1. Yes, there is a simpler construction, essentially due to Shannon.

• For every $k$, all $2^{2^k}$ functions on $k$ variables can implemented by a circuit of size $2^{2^k}$ (just take some implementation and then merge gates computing the same function).
• For every $k$, all $2^k$ elementary conjunctions can be implemented by a circuit of size $O(2^k)$ (implement recursively, halving the set of variables on each step)
• Every function $f(x_1, \dots, x_n)$ can be decomposed as $$f(x_1, \dots, x_n) = \bigvee_{a} f(x_1, \dots, x_k, a_{k+1}, \dots, a_n) x_{k + 1}^{a_{k + 1}} \dots x_n^{a_n}$$ where $x_i^1 = x_i$ and $x_i^0 = \neg{x_i}$.

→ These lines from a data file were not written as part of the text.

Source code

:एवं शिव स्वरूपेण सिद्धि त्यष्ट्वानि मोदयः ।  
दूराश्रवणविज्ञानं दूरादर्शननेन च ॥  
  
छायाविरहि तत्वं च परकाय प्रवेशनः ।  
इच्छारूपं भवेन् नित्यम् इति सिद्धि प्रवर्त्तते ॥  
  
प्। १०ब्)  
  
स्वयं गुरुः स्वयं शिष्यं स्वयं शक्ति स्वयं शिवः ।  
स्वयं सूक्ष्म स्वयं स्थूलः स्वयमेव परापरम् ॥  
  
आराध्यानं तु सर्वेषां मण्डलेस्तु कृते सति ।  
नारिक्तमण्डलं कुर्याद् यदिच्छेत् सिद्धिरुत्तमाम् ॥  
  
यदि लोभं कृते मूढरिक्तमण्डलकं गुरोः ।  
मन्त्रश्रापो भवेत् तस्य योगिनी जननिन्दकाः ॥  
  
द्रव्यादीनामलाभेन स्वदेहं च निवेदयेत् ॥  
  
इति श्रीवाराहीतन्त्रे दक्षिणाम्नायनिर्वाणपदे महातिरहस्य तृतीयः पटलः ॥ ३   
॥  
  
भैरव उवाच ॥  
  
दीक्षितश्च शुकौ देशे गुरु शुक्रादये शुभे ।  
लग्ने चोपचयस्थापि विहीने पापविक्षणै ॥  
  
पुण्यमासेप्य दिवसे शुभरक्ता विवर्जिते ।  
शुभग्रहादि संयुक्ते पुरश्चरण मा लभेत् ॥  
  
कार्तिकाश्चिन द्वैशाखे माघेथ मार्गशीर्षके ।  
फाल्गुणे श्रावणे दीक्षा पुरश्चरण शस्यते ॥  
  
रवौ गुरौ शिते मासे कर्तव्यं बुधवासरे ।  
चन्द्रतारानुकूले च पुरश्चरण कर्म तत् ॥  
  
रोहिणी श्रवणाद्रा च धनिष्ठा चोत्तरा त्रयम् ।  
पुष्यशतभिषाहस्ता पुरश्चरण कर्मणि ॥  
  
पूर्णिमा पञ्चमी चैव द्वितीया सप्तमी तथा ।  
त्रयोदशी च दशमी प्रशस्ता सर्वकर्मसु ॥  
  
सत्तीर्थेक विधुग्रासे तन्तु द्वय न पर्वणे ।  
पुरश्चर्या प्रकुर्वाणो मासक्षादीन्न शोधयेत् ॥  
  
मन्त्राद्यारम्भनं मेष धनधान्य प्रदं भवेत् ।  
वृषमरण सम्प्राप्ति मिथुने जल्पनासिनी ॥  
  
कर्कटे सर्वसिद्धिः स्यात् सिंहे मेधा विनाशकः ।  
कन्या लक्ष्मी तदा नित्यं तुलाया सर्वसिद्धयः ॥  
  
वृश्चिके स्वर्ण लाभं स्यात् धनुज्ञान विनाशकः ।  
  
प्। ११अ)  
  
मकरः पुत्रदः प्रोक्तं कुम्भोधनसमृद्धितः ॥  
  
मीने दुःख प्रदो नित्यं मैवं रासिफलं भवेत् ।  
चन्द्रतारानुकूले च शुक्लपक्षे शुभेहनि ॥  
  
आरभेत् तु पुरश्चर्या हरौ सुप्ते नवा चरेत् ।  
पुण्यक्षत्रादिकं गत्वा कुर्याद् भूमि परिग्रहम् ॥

• Thus, to implement any function, it is enough to implement all functions of $k$ variables (which will include all $f(x_1, \dots, x_k, a_{k+1}, \dots, a_n)$), all conjunction of $n-k$ variables $x_{k + 1}, \dots, x_n$, and $2^{n-k}$ disjunctions. In total, we have complexity $$2^{2^k} + O(2^{n - k}),$$ by taking $k = \log(n - \log n)$, we get $O(2^n/n)$

2. The construction matches the lower bound $\frac{2^n}{n}$, also due to Shannon (Theorem 1.14 in Jukna's book).